The American Petroleum Institute (API) reported that U.S. crude oil stockpiles jumped 4.1 million barrels last week, countering analysts' expectations for a 1.3 million-barrel draw, as imports rose and refiners slowed their processing rates.
But traders are looking more toward data from the U.S. Energy Information Administration (EIA), due later at 10:30 a.m. EDT, in which a Reuters poll forecast a 1.3 million-barrel decline in crude inventories instead, as lower imports offset tepid refinery demand.
The survey also showed a 400,000-barrel rise in gasoline stocks and a 1.3 million-barrel increase in distillates.

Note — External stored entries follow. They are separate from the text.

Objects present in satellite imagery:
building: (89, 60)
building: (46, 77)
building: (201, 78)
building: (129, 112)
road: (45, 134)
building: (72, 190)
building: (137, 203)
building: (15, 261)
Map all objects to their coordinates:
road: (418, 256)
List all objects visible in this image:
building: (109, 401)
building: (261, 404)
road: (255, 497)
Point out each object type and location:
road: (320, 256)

The API data tends to be skewed, said Mark Pervan, head of Commodity Research at ANZ Bank.
The DOE is expecting a drop in crude supplies. But the API data is the latest indicator of weak demand. Overall, the crude stock level is too high for this time of year.

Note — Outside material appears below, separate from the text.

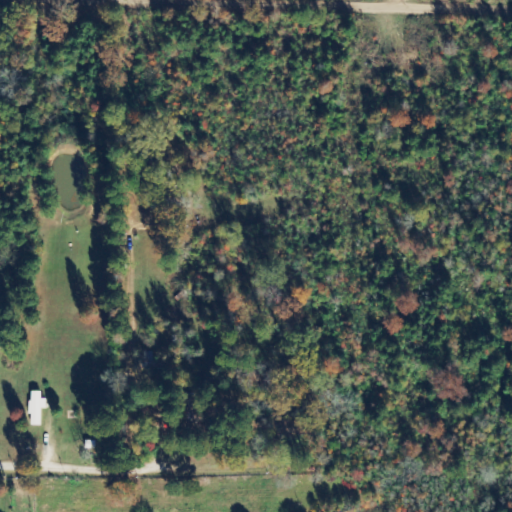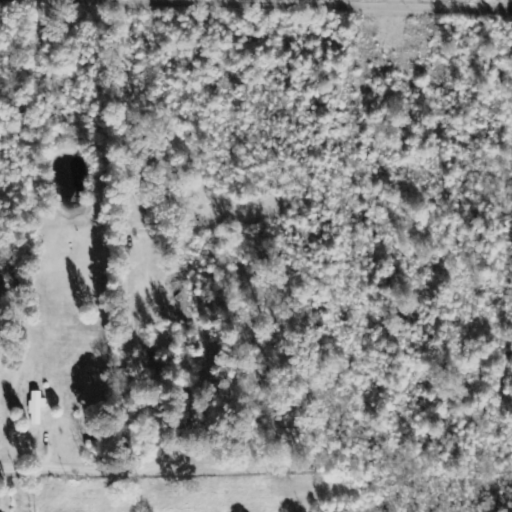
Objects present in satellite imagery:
road: (352, 6)
building: (36, 407)
road: (83, 467)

U.S. crude fell 44 cents to $66.79 a barrel by 10:52 p.m. EDT, after settling $1.15 lower on Tuesday, after the U.S. consumer confidence index dropped below analysts' expectations, recording its second-straight decline as sentiment remained dampened by a difficult job market.
London Brent shed 11 cents to $69.77 a barrel.
Equities markets in Asia, which had rallied for over a week, were mixed in early trade, with Hong Kong stocks falling but Japan's Nikkei average barely up, after disappointing corporate earnings results pushed down U.S. markets.
The oil market declined because of the equities market. But that's a fickle strategy to use, and the underlying demand-supply fundamentals are being pushed aside, said Pervan.
Hopes that a recovery in the global economy could lift slumping fuel demand has propped up crude prices this year, but analysts said the inconsistent show of U.S. economic data is a timely reminder that the world is barely emerging from recession.
Crude fell from records near $150 a barrel last July to below $33 in December, as the recession battered world consumption, before recovering to near $70 recently.
Stubbornly weak demand, especially for distillates, has hit profits for refiners in Asia and the West, forcing them to rein in output.
Leading U.S. refiner Valero Energy Corp would run its 16 plants at 78 percent of capacity in the third quarter. And Mexican oil producer Pemex said lower crude prices and export volumes battered its sales and squeezed profits.